* **What this task involves**:
Filter the entries that follow, copying every line in which the word "assign" appears.

* **Input data**:
○ ○ ○ ○ ○

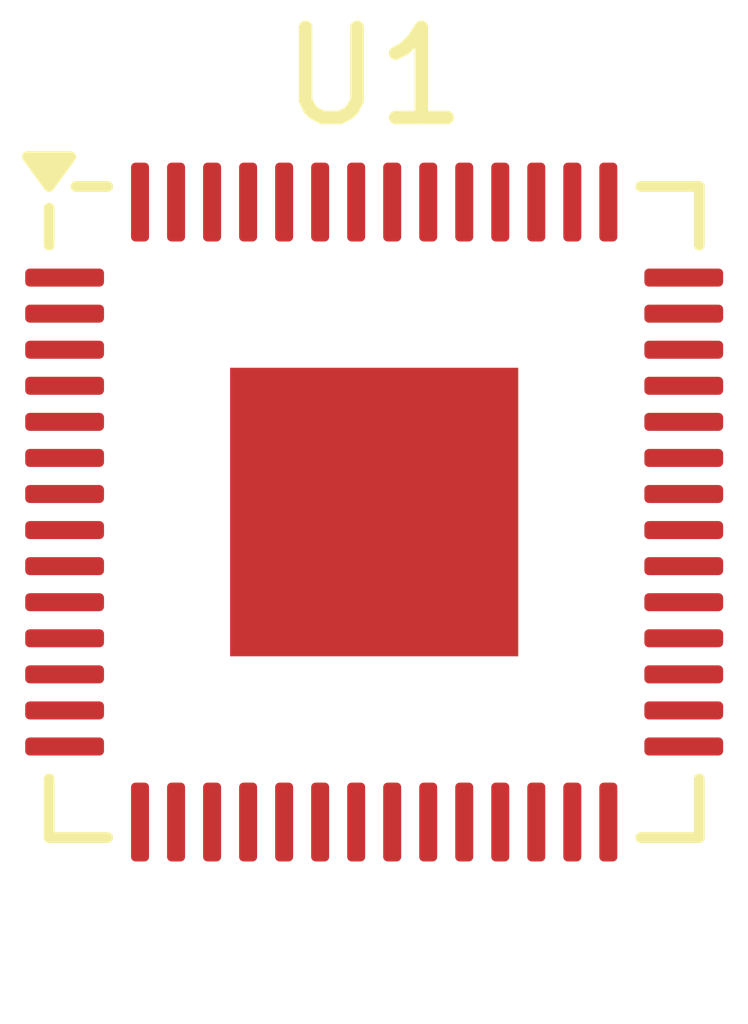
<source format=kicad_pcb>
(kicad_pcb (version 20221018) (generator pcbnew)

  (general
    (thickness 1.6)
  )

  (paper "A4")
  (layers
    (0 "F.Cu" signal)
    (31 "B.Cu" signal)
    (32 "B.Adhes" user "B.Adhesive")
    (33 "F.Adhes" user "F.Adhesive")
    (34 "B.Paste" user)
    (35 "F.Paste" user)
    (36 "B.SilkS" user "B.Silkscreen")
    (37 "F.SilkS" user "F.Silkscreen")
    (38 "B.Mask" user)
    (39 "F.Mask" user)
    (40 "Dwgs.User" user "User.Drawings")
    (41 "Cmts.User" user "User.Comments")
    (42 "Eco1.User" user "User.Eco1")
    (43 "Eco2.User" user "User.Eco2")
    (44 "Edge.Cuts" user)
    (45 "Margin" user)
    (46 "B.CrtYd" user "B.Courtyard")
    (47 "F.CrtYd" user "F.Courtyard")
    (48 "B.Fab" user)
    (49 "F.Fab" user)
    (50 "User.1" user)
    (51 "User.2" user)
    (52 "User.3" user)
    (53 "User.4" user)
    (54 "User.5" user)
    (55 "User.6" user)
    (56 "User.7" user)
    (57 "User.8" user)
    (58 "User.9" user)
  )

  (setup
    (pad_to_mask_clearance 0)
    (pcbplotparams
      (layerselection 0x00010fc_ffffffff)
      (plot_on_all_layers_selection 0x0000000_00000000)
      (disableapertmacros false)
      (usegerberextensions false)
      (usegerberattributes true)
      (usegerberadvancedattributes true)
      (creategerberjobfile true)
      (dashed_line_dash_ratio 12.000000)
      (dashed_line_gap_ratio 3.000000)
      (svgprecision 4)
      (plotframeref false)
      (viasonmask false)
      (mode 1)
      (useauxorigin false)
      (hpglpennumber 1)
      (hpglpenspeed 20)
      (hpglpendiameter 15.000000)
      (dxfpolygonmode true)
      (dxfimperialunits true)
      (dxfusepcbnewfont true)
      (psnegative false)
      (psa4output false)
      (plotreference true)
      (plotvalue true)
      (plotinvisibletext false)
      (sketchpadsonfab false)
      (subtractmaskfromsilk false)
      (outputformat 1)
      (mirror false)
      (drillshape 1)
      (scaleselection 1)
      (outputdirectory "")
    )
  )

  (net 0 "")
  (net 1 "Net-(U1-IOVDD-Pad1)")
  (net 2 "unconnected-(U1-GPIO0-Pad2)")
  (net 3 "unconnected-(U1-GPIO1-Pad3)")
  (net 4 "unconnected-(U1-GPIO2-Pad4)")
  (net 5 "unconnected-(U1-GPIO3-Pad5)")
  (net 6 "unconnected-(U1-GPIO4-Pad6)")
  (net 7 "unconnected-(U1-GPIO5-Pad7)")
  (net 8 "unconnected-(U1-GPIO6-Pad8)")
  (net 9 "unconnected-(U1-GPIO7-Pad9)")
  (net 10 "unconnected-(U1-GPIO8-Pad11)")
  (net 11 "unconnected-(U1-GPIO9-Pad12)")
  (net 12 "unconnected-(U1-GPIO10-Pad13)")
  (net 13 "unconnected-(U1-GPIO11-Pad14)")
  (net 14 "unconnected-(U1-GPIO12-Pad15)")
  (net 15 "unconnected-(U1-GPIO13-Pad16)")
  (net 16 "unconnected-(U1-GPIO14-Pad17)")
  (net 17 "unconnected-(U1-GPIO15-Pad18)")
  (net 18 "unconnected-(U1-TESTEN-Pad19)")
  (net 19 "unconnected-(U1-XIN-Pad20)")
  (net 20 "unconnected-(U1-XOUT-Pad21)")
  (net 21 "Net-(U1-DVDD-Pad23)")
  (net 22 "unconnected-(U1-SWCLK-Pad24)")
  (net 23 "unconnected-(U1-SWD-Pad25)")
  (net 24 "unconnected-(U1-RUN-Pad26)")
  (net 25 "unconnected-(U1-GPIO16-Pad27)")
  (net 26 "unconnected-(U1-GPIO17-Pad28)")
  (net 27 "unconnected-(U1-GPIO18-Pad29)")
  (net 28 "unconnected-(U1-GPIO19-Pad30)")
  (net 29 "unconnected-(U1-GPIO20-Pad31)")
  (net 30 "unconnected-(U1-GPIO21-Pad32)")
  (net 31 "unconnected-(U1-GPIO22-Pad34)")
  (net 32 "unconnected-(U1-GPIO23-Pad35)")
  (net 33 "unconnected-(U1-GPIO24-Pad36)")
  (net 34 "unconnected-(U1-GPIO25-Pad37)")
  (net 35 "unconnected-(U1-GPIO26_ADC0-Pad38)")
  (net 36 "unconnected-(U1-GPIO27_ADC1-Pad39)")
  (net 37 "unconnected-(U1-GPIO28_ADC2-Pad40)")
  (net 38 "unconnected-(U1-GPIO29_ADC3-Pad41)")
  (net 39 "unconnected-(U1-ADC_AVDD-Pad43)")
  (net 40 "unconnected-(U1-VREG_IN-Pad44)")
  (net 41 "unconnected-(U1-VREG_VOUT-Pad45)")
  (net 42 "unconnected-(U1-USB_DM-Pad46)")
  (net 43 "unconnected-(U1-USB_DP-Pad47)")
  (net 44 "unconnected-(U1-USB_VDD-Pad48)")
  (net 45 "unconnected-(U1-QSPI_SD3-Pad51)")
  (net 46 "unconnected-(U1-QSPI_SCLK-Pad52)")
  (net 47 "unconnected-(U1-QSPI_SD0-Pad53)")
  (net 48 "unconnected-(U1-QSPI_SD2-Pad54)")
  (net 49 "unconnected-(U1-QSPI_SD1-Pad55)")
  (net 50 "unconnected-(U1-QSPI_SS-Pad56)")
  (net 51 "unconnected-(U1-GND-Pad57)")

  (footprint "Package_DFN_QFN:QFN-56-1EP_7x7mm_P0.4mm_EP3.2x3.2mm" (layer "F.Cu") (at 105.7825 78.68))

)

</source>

○ ○ ○ ○ ○

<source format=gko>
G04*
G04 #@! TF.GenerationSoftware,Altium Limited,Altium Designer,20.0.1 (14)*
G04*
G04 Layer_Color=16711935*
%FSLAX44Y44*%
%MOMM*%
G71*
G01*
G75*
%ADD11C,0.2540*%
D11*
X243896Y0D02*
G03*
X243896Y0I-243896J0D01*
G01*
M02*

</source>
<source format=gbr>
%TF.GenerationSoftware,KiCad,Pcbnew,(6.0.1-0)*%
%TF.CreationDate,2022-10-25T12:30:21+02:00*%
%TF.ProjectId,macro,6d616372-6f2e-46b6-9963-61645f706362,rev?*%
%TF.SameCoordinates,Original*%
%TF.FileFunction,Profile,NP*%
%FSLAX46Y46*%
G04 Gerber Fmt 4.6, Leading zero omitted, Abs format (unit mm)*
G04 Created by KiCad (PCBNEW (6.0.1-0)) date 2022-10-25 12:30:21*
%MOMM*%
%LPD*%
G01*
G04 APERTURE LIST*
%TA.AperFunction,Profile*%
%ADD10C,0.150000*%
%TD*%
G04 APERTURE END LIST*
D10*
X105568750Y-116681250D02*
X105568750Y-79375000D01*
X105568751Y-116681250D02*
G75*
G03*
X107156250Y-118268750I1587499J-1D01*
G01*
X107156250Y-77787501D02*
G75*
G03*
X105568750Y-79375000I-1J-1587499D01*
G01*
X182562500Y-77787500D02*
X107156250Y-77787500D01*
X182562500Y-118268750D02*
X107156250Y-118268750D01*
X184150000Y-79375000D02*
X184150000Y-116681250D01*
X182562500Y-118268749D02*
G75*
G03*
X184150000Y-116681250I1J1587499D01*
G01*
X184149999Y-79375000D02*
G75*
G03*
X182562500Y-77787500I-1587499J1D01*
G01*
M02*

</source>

○ ○ ○ ○ ○

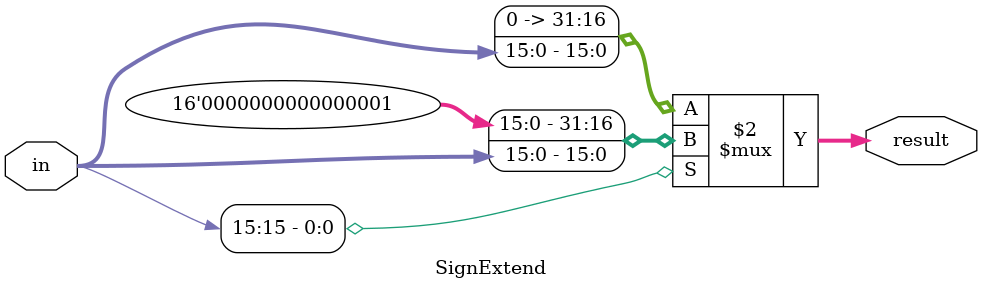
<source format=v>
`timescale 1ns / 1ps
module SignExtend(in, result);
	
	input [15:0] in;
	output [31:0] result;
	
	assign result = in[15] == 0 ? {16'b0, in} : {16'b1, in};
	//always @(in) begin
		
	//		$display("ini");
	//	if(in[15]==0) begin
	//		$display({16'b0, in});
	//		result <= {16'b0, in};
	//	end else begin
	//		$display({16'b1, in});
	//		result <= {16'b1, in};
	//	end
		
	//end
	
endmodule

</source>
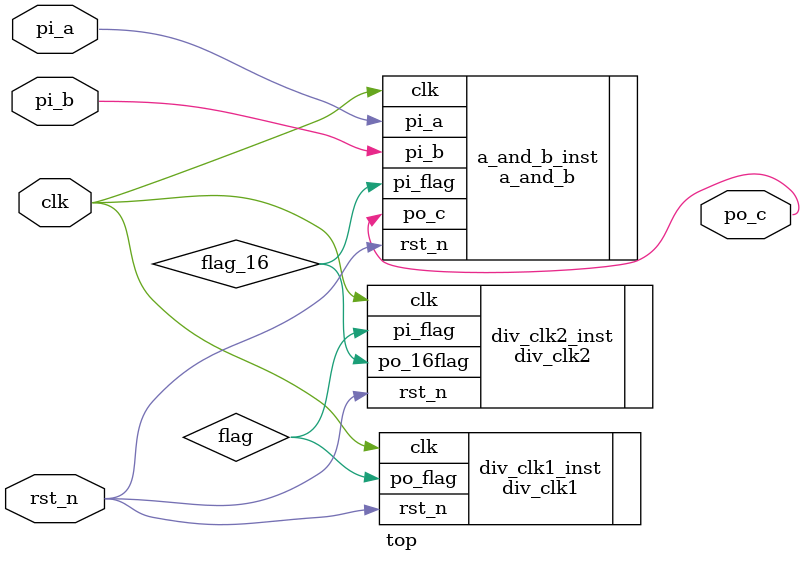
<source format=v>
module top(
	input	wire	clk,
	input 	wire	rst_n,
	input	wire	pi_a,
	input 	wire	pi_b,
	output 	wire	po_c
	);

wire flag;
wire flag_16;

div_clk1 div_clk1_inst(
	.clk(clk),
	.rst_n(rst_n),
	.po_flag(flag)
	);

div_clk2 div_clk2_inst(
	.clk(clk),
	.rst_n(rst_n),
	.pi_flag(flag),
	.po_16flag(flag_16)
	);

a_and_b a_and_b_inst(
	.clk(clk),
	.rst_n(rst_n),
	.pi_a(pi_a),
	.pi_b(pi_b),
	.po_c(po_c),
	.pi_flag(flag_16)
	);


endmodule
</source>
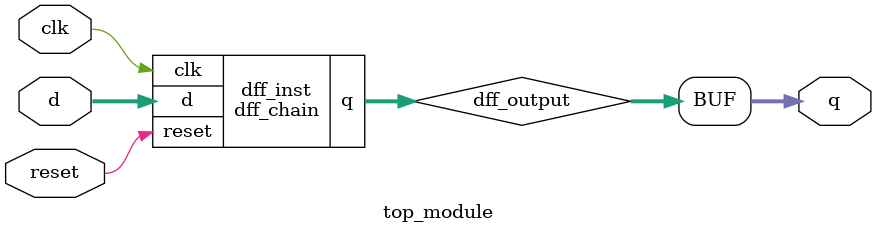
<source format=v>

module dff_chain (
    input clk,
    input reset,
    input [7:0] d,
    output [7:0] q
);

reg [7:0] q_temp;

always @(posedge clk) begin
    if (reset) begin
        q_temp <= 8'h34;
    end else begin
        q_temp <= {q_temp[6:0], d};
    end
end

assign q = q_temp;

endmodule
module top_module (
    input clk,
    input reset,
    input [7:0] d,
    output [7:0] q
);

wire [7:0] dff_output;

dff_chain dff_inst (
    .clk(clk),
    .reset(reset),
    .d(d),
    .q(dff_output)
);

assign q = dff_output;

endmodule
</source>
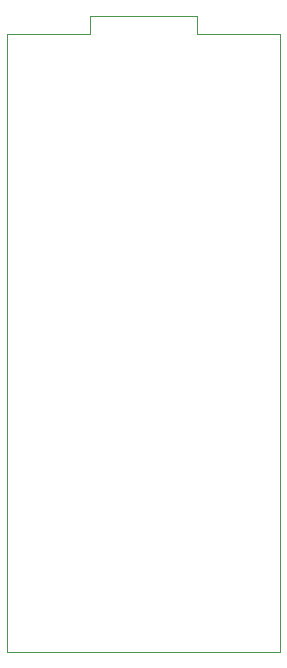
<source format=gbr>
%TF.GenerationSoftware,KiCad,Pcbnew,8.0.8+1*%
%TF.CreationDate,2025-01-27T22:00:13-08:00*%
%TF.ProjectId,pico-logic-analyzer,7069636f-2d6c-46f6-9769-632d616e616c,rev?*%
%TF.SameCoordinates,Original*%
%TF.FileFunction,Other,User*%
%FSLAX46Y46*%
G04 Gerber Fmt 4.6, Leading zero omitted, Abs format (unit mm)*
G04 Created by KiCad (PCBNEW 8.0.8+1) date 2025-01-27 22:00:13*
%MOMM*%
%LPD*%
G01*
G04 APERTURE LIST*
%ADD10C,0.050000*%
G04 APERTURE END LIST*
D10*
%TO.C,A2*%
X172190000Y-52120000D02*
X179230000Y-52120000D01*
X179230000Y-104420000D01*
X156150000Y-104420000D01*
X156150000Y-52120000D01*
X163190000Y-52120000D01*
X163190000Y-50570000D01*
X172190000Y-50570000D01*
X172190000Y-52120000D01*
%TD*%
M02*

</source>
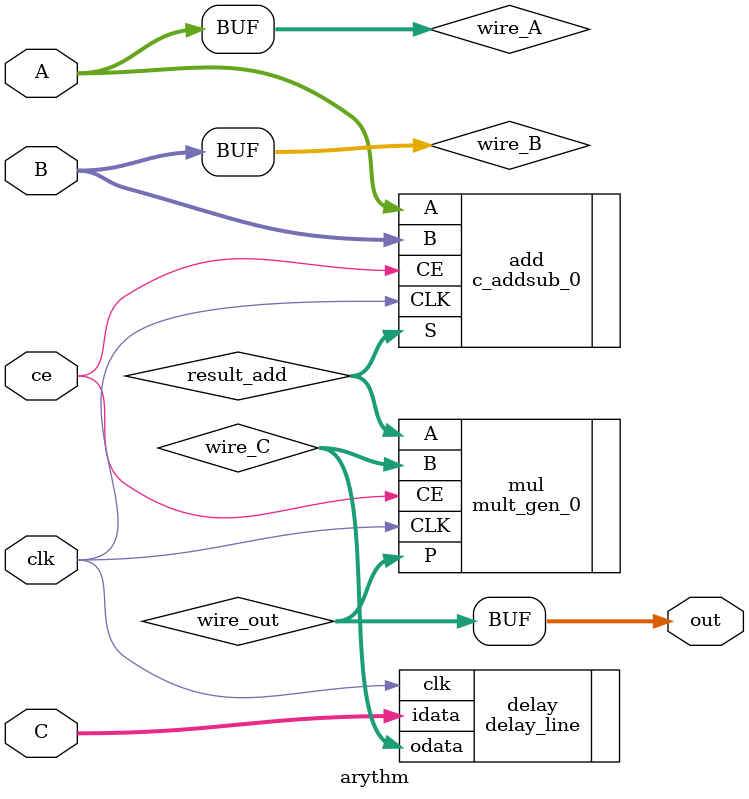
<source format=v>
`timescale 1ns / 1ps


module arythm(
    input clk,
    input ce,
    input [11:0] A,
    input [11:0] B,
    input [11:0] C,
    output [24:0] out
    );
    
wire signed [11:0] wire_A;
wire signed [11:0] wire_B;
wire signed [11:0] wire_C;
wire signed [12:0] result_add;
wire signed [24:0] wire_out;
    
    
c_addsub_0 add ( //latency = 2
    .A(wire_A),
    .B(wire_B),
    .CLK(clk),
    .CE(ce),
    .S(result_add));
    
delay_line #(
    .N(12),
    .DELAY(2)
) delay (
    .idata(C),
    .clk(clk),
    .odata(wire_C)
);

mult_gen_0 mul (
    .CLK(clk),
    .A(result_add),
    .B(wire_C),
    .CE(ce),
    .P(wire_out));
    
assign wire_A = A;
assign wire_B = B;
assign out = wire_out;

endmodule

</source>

○ ○ ○ ○ ○

* **Answer to the problem**:
	assign result = in[15] == 0 ? {16'b0, in} : {16'b1, in};
assign q = q_temp;
assign q = dff_output;
assign wire_A = A;
assign wire_B = B;
assign out = wire_out;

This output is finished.